The vineyard is undergoing soil studies to optimize grape variety/terroir combinations. The vines are now replanted at a density of 4,500–5,000 vines/ha.

In 2020, the estate began its conversion to organic farming (certification expected in 2023) and is developing agroecological practices, notably through the creation of ecological corridors. Agroforestry is also being tested, with the establishment of hedgerows around the plots and the planting of fruit trees among the vines in an experimental plot.

== Wines ==
In 2023, the château produced 600,000 bottles, including 150,000 whites, and sold a good portion of them directly in 32 countries.

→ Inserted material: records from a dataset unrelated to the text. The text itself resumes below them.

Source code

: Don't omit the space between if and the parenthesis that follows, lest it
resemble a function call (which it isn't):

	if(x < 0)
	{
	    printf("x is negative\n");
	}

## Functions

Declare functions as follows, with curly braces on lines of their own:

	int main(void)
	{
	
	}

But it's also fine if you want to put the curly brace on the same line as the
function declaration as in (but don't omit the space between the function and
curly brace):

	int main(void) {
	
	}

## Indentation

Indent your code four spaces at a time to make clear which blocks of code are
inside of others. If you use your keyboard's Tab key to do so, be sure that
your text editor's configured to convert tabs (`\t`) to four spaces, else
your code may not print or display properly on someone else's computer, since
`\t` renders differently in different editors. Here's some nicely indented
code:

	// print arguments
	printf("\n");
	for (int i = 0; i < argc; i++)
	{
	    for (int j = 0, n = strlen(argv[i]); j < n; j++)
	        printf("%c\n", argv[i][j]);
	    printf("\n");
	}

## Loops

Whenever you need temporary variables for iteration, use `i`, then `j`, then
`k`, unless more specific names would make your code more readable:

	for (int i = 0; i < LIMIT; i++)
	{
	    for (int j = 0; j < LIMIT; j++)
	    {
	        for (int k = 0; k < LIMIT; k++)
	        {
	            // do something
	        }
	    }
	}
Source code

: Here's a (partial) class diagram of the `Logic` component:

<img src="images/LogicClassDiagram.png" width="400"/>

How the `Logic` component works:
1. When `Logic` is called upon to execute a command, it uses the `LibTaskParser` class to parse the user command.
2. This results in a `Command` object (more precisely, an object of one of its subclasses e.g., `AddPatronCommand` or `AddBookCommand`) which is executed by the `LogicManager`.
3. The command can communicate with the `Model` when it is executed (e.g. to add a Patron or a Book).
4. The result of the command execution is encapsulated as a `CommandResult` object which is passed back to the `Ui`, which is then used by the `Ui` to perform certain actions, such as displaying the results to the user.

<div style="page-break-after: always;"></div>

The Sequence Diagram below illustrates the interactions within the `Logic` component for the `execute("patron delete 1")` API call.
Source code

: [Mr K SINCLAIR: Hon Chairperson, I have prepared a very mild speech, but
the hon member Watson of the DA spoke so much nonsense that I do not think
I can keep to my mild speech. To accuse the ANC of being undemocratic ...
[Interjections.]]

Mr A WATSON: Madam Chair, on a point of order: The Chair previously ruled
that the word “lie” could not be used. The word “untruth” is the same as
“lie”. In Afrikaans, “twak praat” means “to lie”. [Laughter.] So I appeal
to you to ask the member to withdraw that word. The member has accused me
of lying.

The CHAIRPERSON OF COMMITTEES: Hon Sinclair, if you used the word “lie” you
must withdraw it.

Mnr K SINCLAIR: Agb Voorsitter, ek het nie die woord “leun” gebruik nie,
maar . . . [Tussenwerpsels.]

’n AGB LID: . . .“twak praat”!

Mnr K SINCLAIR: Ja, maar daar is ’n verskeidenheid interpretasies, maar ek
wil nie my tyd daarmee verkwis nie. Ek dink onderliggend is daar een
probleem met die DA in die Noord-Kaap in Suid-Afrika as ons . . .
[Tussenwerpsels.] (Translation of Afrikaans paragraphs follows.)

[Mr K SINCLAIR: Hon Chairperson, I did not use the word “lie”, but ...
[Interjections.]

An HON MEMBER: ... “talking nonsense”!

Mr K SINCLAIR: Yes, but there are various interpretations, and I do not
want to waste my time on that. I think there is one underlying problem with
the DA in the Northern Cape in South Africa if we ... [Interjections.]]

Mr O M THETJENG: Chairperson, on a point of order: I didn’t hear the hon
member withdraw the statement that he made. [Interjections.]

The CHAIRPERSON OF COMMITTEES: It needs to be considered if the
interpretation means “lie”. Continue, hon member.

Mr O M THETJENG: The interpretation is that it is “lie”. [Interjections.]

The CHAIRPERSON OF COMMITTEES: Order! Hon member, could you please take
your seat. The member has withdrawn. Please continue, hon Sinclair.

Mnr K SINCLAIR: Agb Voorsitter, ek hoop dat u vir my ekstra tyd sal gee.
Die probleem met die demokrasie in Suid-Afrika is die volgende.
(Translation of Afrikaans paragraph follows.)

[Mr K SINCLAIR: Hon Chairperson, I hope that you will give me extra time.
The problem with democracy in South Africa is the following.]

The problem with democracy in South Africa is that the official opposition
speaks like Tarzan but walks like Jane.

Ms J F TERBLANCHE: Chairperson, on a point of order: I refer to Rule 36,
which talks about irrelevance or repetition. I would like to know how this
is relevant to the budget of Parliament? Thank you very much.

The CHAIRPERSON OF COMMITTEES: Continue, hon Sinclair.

The range comprises 16 wines, grouped into 7 main categories:

- Classiques, bearing the historic "Château Le Grand Verdus" label, aged in stainless steel and concrete tanks and available as Bordeaux Supérieur, Bordeaux Blanc, and Bordeaux Rosé;
- Petites Cuvées, (Bordeaux Supérieur, Bordeaux Blanc, and Bordeaux Rosé);
- Originales (Vin de France, Bordeaux Supérieur), made from blends of different vintages or aged for extended periods;
- Grandes Réserves (Bordeaux Supérieur, Bordeaux Blanc), "atypical wines" from six different parcels;
- Parcellaires (Vin de France, Bordeaux), two single-varietal red wines that depart from Bordeaux classicism, one made from Syrah grapes from the Rhône Valley planted on an atypical terroir of granitic gravel, the other from Cabernet Franc grapes grown on a limestone base;
- Divergentes (Vin de France, Bordeaux), with a macerated white cuvée or "orange wine," a macerated wine made from Sémillon grapes aged like a red wine, and a red cuvée made from Merlot grapes with no added sulfites;
- Petites Bulles, a naturally sparkling white wine made from black grapes grown in cool terroirs from Cabernet Franc and Merlot grapes with a touch of Sauvignon Blanc.

=== Fruit Beer ===
Since 2012, Thomas le Grix de La Salle has been developing an organic malt beer, fermented with Sauvignon Blanc juice from Grand Verdus and brewed locally. The result is a fruit beer similar to those produced in Belgium.